THE TASK
When copying the records below, keep every word as it is and drop the images.
########################################
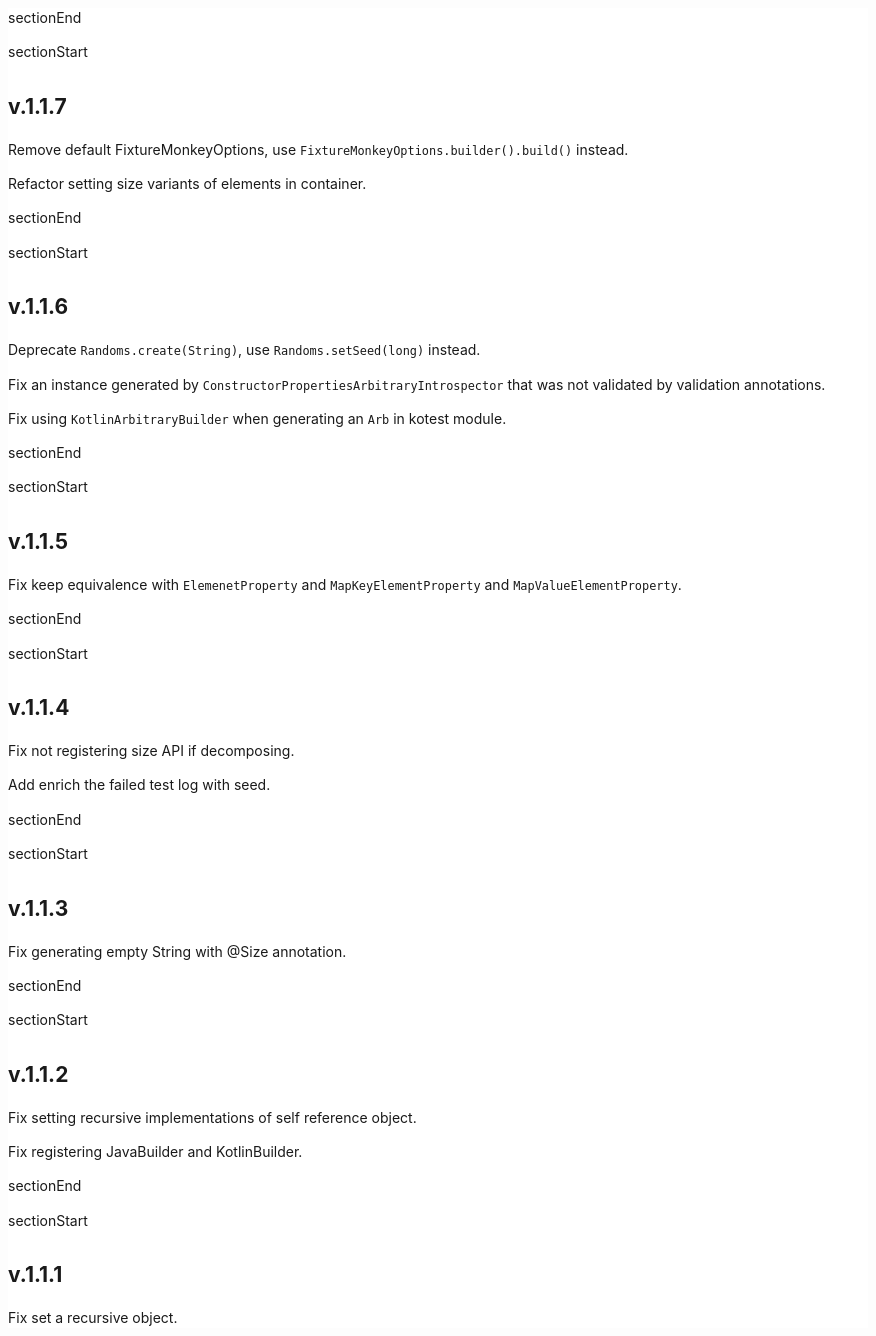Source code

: sectionEnd

sectionStart
## v.1.1.7
Remove default FixtureMonkeyOptions, use `FixtureMonkeyOptions.builder().build()` instead.

Refactor setting size variants of elements in container.

sectionEnd

sectionStart
## v.1.1.6
Deprecate `Randoms.create(String)`, use `Randoms.setSeed(long)` instead.

Fix an instance generated by `ConstructorPropertiesArbitraryIntrospector` that was not validated by validation annotations.

Fix using `KotlinArbitraryBuilder` when generating an `Arb` in kotest module.

sectionEnd

sectionStart
## v.1.1.5
Fix keep equivalence with `ElemenetProperty` and `MapKeyElementProperty` and `MapValueElementProperty`.

sectionEnd

sectionStart
## v.1.1.4
Fix not registering size API if decomposing.

Add enrich the failed test log with seed.

sectionEnd

sectionStart
## v.1.1.3
Fix generating empty String with @Size annotation.

sectionEnd

sectionStart
## v.1.1.2
Fix setting recursive implementations of self reference object.

Fix registering JavaBuilder and KotlinBuilder.

sectionEnd

sectionStart
## v.1.1.1
Fix set a recursive object.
########################################
RESPONSE TO THIS EXERCISE
Source code

: sectionEnd

sectionStart
## v.1.1.7
Remove default FixtureMonkeyOptions, use `FixtureMonkeyOptions.builder().build()` instead.

Refactor setting size variants of elements in container.

sectionEnd

sectionStart
## v.1.1.6
Deprecate `Randoms.create(String)`, use `Randoms.setSeed(long)` instead.

Fix an instance generated by `ConstructorPropertiesArbitraryIntrospector` that was not validated by validation annotations.

Fix using `KotlinArbitraryBuilder` when generating an `Arb` in kotest module.

sectionEnd

sectionStart
## v.1.1.5
Fix keep equivalence with `ElemenetProperty` and `MapKeyElementProperty` and `MapValueElementProperty`.

sectionEnd

sectionStart
## v.1.1.4
Fix not registering size API if decomposing.

Add enrich the failed test log with seed.

sectionEnd

sectionStart
## v.1.1.3
Fix generating empty String with @Size annotation.

sectionEnd

sectionStart
## v.1.1.2
Fix setting recursive implementations of self reference object.

Fix registering JavaBuilder and KotlinBuilder.

sectionEnd

sectionStart
## v.1.1.1
Fix set a recursive object.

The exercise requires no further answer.